Every line below needs to be printed again exactly, without any of its pictures.

━━ Data records

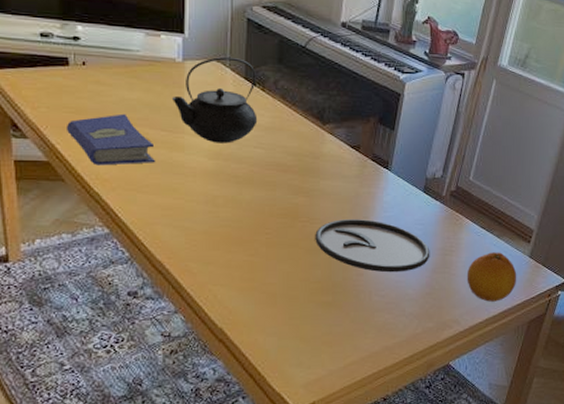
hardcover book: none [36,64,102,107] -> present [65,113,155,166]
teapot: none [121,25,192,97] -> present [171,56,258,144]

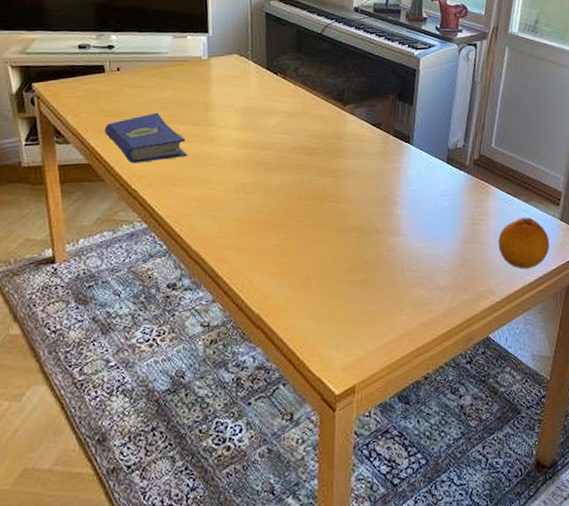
teapot: present [171,56,258,144] -> none [199,50,281,133]
plate: present [315,219,430,273] -> none [343,194,459,247]

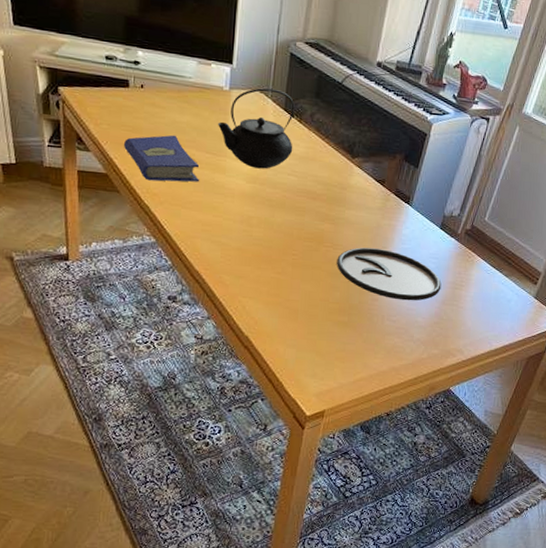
teapot: none [199,50,281,133] -> present [217,88,295,169]
plate: none [343,194,459,247] -> present [337,247,442,301]
fruit: present [497,217,550,269] -> none [473,290,521,336]

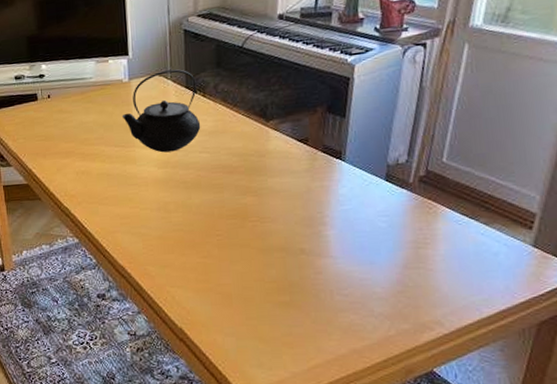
hardcover book: present [123,134,199,182] -> none [39,135,112,184]
plate: present [337,247,442,301] -> none [266,214,400,270]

━━━━

[Response box]:
hardcover book: none [36,64,102,107] -> present [65,113,155,166]
teapot: none [121,25,192,97] -> present [171,56,258,144]

teapot: present [171,56,258,144] -> none [199,50,281,133]
plate: present [315,219,430,273] -> none [343,194,459,247]

teapot: none [199,50,281,133] -> present [217,88,295,169]
plate: none [343,194,459,247] -> present [337,247,442,301]
fruit: present [497,217,550,269] -> none [473,290,521,336]

hardcover book: present [123,134,199,182] -> none [39,135,112,184]
plate: present [337,247,442,301] -> none [266,214,400,270]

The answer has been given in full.